**DATA FOR PROCESSING:**
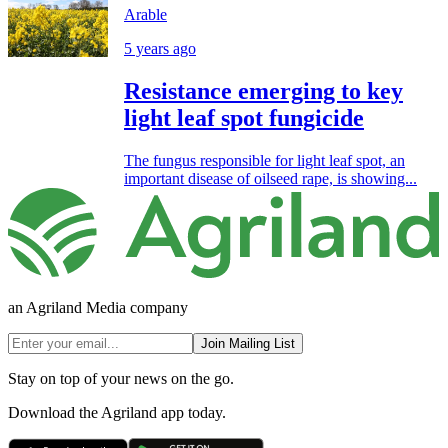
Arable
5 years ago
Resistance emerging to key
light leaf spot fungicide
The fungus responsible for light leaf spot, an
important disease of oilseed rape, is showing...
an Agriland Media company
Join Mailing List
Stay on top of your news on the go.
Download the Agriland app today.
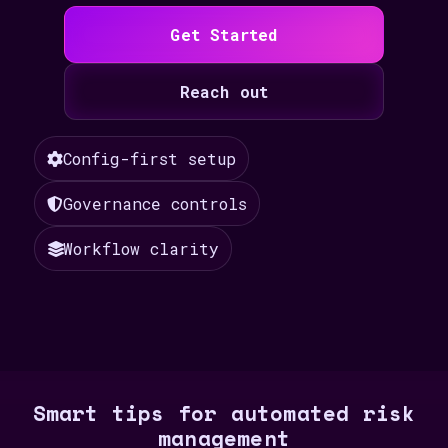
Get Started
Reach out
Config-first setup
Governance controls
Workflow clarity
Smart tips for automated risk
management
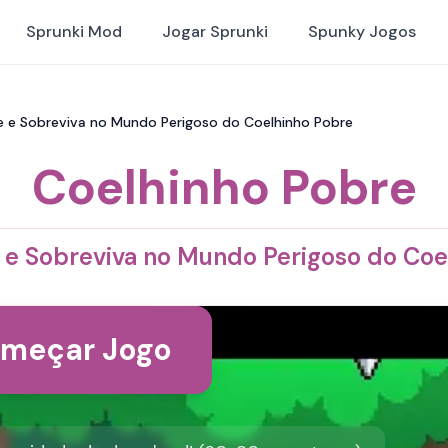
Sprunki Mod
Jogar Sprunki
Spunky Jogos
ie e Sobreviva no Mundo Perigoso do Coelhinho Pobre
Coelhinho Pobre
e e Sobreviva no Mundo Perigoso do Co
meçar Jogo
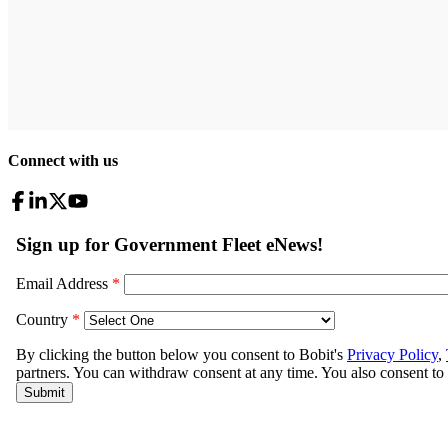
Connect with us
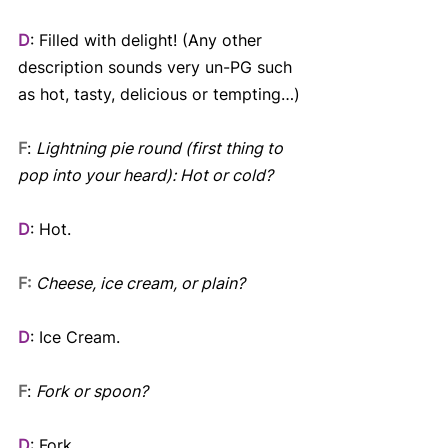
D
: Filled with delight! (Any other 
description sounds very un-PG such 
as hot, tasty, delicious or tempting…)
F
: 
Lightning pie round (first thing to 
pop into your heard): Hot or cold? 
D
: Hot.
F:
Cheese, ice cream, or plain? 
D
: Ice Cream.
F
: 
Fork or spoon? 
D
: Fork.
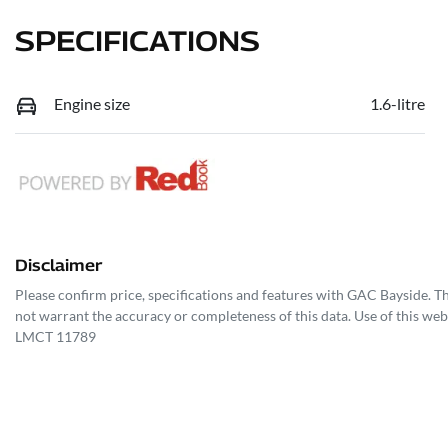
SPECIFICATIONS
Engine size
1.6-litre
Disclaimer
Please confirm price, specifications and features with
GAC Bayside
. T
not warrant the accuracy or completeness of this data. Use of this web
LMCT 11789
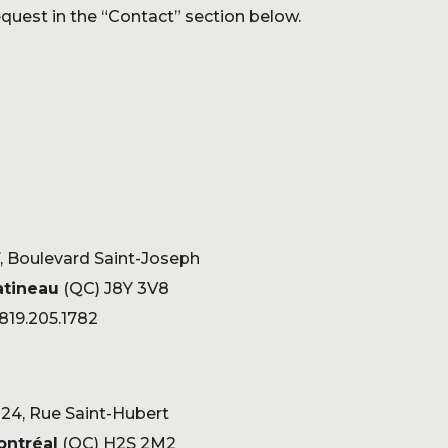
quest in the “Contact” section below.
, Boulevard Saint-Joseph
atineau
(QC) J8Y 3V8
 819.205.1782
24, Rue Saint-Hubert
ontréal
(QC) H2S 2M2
---
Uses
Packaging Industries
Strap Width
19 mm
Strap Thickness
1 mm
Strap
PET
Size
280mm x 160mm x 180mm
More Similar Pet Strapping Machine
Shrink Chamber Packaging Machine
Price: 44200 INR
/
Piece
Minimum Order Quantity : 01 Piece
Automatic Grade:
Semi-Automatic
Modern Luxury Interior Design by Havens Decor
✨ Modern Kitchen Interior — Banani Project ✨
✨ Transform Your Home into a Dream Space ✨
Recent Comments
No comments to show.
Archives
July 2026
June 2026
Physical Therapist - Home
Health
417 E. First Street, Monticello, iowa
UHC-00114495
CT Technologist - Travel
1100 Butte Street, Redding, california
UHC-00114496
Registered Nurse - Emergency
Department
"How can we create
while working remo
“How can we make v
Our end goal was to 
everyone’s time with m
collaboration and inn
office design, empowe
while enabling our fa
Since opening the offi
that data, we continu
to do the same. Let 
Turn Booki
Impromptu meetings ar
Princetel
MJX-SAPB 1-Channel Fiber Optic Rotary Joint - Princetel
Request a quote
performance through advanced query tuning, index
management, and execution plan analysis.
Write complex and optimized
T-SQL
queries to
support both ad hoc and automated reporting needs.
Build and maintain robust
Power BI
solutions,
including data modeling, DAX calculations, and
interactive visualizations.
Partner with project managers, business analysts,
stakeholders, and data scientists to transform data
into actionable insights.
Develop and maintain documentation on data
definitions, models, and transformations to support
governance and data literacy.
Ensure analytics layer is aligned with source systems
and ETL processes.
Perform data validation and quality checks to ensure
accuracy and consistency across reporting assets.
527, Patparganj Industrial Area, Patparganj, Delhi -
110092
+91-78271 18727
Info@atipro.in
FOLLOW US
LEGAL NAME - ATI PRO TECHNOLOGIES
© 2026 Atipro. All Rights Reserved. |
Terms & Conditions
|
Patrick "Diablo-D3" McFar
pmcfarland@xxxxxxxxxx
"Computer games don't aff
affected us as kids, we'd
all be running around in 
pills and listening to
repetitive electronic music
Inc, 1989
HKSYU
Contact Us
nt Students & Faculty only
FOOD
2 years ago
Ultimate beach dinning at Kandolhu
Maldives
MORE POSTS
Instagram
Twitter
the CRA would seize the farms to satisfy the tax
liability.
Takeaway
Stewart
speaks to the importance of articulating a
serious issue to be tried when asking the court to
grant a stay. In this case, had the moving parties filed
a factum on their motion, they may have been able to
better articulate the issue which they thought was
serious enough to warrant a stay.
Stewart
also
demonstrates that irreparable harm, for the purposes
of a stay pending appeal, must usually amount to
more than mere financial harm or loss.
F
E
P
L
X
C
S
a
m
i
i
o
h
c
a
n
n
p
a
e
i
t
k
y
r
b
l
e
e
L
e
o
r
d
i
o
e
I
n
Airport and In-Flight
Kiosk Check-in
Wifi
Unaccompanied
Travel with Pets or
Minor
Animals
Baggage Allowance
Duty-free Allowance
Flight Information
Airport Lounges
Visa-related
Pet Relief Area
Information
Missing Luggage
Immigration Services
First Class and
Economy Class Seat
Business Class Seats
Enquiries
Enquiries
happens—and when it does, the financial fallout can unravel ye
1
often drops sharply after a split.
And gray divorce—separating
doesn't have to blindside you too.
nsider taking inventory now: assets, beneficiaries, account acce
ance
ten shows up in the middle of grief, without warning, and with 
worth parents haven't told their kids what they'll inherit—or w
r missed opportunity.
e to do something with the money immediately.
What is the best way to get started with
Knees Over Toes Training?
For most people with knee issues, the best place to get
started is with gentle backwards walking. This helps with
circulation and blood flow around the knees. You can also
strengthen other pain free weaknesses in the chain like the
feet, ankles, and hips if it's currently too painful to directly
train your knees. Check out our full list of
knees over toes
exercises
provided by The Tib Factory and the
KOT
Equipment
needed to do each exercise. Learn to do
--
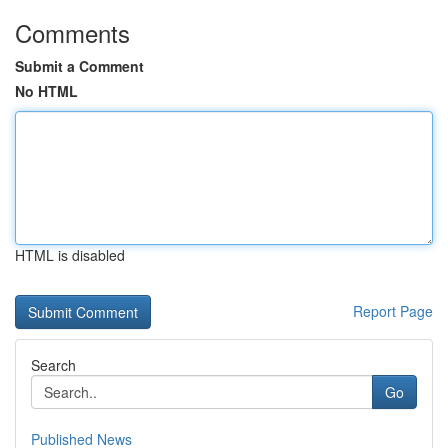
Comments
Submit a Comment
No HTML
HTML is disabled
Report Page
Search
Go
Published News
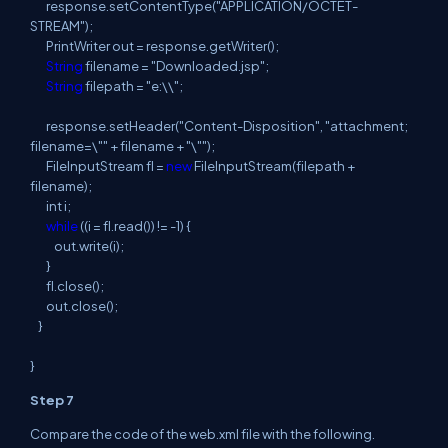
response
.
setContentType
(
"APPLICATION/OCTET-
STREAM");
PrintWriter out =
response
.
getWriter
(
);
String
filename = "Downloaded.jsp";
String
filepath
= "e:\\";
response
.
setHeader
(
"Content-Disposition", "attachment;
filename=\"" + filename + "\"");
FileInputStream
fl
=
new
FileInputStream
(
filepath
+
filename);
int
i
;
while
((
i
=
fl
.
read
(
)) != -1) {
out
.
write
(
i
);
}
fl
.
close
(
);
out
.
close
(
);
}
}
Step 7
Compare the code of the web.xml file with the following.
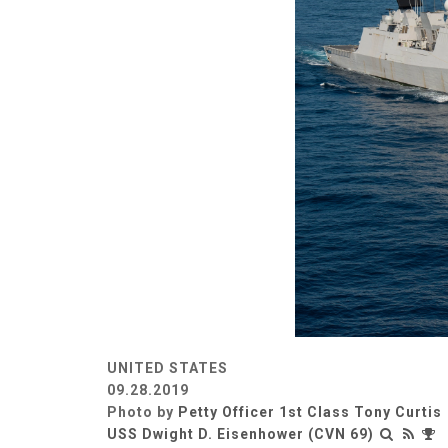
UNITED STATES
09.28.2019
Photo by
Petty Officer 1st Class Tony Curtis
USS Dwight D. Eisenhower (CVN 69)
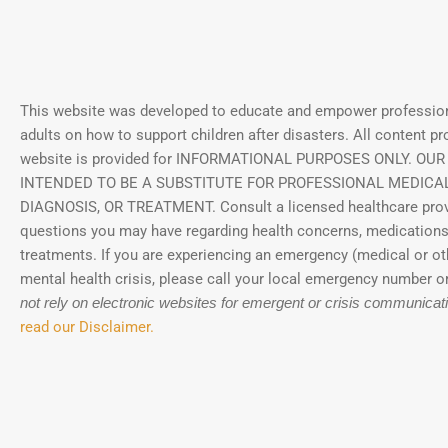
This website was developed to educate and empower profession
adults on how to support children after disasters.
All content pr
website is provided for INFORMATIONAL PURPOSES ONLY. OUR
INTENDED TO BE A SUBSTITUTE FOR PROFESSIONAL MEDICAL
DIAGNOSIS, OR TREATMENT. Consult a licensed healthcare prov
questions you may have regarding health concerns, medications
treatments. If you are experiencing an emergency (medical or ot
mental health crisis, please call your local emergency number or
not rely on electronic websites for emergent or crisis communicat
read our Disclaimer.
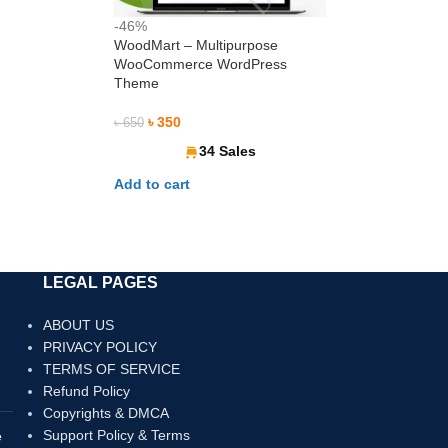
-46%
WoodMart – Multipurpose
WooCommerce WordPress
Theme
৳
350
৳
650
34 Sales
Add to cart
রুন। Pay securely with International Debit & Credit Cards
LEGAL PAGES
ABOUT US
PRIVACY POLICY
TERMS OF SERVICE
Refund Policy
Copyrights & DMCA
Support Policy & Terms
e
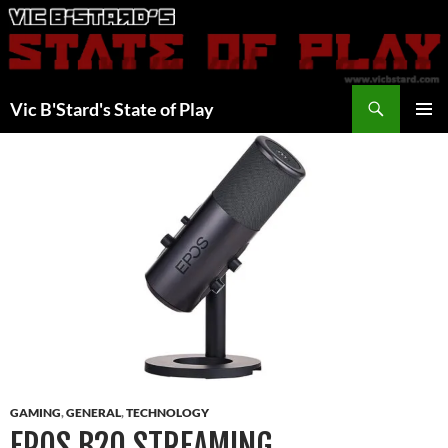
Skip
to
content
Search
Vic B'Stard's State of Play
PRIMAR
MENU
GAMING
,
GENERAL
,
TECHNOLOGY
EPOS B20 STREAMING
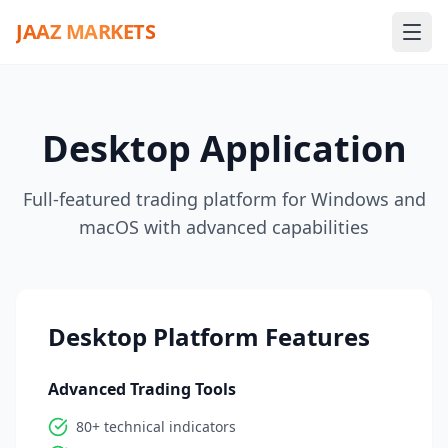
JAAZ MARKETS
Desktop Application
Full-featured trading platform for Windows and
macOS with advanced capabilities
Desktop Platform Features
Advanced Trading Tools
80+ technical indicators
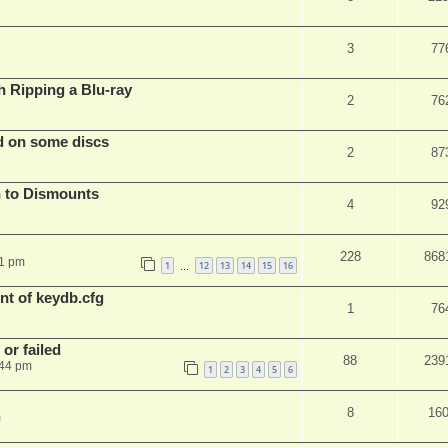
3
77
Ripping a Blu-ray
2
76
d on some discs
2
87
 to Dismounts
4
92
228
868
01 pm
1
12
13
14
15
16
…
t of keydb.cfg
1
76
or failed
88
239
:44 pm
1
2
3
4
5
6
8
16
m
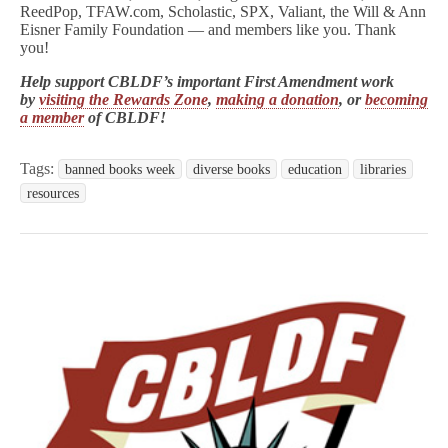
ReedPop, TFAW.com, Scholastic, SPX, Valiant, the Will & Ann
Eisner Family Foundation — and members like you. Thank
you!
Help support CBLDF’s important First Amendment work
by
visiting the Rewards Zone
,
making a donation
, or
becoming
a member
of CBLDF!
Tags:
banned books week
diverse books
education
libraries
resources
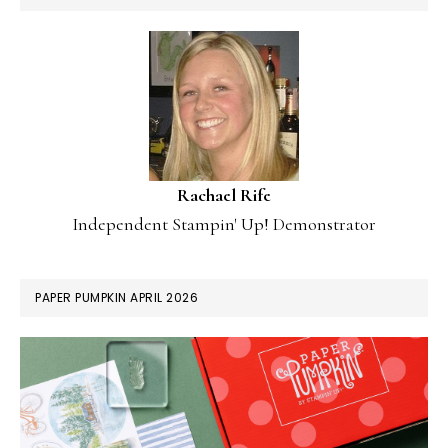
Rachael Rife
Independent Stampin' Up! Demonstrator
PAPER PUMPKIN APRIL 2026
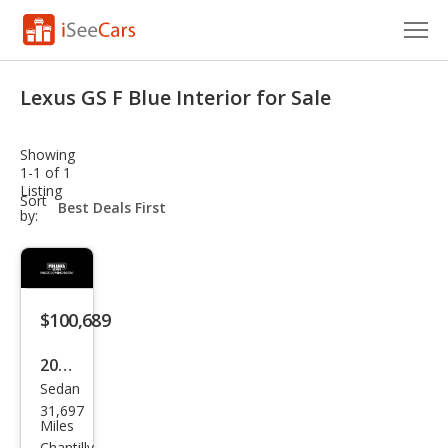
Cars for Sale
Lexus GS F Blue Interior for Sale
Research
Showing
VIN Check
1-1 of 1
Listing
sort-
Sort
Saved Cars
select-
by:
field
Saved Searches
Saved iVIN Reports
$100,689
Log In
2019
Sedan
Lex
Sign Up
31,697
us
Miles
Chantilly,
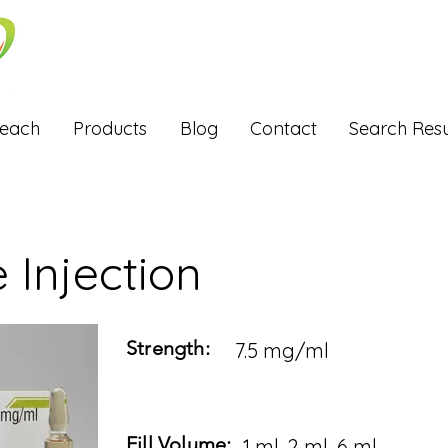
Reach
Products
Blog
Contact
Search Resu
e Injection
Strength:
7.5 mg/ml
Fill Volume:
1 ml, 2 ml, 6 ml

**TASK STATEMENT:** Show every line of the listing above that contains the word "Mundo".

**RESPONSE TO THIS EXERCISE:**
ie e Sobreviva no Mundo Perigoso do Coelhinho Pobre
e e Sobreviva no Mundo Perigoso do Co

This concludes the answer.